Do you know what it means to clothe and feed such an army with the bare necessities, to say nothing of what the horses require to live upon or of the shiploads of ammunition that was used in the nine months’ operations?

All had to be transported there by water, so you can imagine what a vast number of transports filled the river.

Admiral Porter’s fleet of monitors, gunboats and other warlike craft were anchored off Bermuda Hundred in sight of Grant’s headquarters, which was a modest log house on the bank of the Appomattox.

Gen. Grant was the least pretentious general officer in the army and used to walk and ride around with only one orderly with him, and seldom wore any insignia of his rank.

About a mile from his headquarters, towards the front, were the great field hospitals of the army. Large wall tents were used and they covered a vast acreage of ground.

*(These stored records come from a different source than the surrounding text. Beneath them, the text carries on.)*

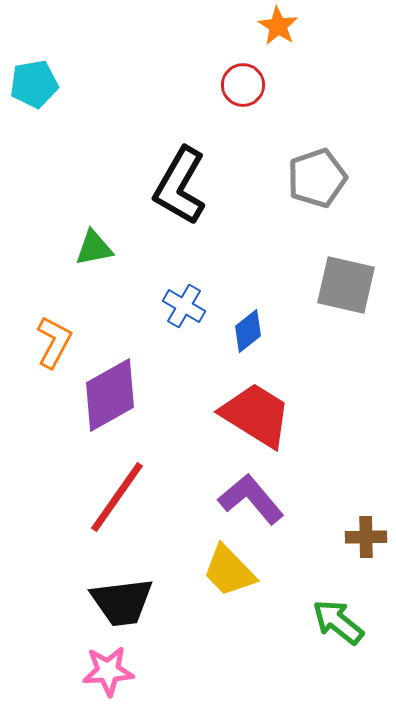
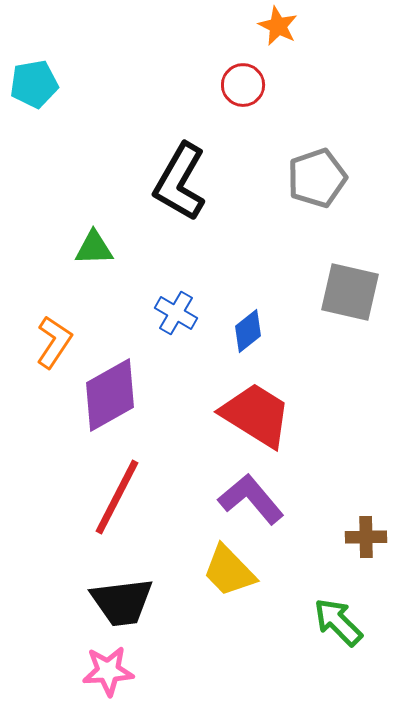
orange star: rotated 6 degrees counterclockwise
black L-shape: moved 4 px up
green triangle: rotated 9 degrees clockwise
gray square: moved 4 px right, 7 px down
blue cross: moved 8 px left, 7 px down
orange L-shape: rotated 6 degrees clockwise
red line: rotated 8 degrees counterclockwise
green arrow: rotated 6 degrees clockwise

It is not likely that so many sick and wounded were ever gathered together in this country before, and it is to be hoped that there may never be a repetition of it.

Transports left daily loaded with sick and wounded, for as soon as a patient could stand the trip he was sent north to make room for the daily arrivals from the front.

President Lincoln and many other distinguished men were Gen. Grant’s guests at different times, and Mrs. Grant spent most of the fall and winter with her husband.

The cannonading along Butler’s lines as well as at Petersburg could be plainly heard at City Point.